Stephen Hahn, director of the U.S. Food and Drug Administration (FDA), spoke about the agency’s ongoing work, including potential treatments and vaccine development for the new coronavirus, which is currently spreading globally,media reported. Although the White House said in a statement Thursday that antimalarial chloroquine, a drug that has been approved by the FDA, will treat new coronary pneumonia, Hahn said, while the agency is currently looking for extensive clinical trials of the drug but has not yet approved its use.
Another drug that Hasseenhasi, which has shown potential positive potential, has also been described by Trump as “very close” to FDA approval. In response, Hahn clarified that Redciewe is currently conducting clinical trials, a standard FDA-approved process for the use of clinical treatmentin in the United States. When asked if the drug would be commercially available, Hahn declined to comment on the agency’s ongoing business arrangements with Reddit manufacturer Gilead.
In addition, Hahn highlighted the possibility of another experimental treatment being studied by the FDA: using plasma extracted from the blood of recovered new coronal patients and injecting them into other patients in an attempt to activate their own immune responses.
Hahn noted that all treatments currently approved by the FDA for other diseases are available to medical professionals for charitable use. This provision allows doctors to use these drugs in new crown patients, and the advantage of this compassionate pattern of use is that doctors who take advantage of this need to share all patient information about administration and response to the drug, which helps inform ongoing trials and management.

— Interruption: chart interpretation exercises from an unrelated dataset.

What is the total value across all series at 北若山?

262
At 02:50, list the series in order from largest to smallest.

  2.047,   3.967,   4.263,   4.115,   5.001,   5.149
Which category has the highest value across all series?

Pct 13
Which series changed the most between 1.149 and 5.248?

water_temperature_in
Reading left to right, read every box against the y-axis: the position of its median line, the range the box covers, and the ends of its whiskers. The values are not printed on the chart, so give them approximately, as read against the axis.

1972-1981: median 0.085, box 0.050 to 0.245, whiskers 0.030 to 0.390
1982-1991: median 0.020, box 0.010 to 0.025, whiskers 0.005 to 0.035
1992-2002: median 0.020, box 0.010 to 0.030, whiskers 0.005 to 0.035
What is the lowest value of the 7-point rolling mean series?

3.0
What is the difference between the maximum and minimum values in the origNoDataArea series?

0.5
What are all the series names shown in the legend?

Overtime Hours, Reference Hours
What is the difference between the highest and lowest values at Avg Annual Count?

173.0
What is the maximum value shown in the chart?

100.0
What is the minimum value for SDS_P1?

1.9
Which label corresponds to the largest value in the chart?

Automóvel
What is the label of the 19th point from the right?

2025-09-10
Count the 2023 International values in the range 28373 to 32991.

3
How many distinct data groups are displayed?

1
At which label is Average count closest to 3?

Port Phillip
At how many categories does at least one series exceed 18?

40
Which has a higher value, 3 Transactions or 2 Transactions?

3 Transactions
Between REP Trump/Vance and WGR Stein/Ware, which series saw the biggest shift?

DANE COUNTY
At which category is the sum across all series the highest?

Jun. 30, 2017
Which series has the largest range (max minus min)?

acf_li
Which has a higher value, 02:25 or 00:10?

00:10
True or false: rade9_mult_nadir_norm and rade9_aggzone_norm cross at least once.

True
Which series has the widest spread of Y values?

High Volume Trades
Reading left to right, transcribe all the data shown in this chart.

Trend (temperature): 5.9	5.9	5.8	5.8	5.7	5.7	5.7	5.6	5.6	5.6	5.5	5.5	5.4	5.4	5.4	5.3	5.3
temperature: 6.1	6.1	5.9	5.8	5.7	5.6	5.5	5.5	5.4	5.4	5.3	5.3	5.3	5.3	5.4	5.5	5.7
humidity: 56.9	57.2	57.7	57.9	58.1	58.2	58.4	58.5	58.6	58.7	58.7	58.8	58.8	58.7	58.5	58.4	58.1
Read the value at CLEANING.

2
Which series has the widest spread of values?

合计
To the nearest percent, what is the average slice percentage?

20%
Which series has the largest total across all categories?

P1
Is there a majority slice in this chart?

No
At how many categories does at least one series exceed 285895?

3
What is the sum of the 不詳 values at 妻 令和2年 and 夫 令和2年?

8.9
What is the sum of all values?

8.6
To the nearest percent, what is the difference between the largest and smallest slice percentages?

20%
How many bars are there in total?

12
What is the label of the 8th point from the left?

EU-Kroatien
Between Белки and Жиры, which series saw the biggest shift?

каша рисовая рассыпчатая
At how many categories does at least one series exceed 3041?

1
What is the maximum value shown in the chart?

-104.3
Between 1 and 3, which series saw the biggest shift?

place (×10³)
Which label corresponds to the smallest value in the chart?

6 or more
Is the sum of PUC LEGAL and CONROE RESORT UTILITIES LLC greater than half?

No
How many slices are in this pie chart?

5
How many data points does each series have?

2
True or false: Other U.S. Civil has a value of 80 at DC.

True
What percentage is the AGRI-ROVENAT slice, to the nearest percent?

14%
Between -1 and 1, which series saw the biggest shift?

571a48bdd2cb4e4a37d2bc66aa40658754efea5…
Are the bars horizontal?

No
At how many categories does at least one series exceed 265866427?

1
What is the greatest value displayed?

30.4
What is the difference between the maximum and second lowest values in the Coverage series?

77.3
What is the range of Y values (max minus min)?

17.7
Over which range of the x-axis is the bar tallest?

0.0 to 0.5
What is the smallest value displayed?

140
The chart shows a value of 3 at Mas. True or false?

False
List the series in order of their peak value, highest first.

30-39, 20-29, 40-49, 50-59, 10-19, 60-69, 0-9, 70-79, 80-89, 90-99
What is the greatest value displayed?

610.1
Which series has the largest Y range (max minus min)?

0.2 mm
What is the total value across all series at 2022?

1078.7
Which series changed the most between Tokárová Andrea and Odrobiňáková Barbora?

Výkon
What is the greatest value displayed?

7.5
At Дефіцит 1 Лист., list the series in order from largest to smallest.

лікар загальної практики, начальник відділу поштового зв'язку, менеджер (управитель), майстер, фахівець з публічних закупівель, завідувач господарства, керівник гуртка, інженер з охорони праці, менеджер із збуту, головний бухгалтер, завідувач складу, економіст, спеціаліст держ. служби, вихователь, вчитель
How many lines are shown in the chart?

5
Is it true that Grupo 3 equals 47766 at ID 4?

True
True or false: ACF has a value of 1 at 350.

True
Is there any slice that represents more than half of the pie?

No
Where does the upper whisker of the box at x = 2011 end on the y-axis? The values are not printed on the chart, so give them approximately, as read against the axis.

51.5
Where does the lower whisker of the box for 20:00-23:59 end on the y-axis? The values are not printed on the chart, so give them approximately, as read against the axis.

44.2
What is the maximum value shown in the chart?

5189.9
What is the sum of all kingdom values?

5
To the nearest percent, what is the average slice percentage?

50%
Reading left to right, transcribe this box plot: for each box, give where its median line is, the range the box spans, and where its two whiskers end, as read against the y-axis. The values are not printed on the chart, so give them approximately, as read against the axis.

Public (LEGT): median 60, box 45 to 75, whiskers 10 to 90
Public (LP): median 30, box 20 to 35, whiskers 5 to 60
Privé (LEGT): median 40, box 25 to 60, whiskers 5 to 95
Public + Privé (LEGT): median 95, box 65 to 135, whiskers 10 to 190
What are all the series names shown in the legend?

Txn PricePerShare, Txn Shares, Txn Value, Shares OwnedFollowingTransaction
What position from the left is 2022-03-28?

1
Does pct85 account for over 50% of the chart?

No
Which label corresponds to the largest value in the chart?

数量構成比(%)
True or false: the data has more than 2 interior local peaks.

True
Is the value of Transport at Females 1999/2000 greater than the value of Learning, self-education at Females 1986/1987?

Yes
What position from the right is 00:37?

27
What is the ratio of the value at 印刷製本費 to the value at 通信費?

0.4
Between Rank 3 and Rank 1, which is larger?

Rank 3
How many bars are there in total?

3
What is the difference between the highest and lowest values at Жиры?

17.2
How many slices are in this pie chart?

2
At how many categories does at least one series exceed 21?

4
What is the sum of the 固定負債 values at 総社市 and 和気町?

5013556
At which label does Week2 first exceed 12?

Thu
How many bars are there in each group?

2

Since the beginning of the new coronal pandemic, a large number of clinical studies on chloroquine and ridsiewewehavean have been conducted worldwide. A recent study in France included the use of a chloroquine variant called hydroxychloroquine, which found that it worked particularly well with an antibiotic called aziamycin. Still, Hahn said, even if a drug has been approved for other purposes, it is critical for researchers to determine the right dose to protect the patient’s health, which is critical to the safe deployment of any treatment.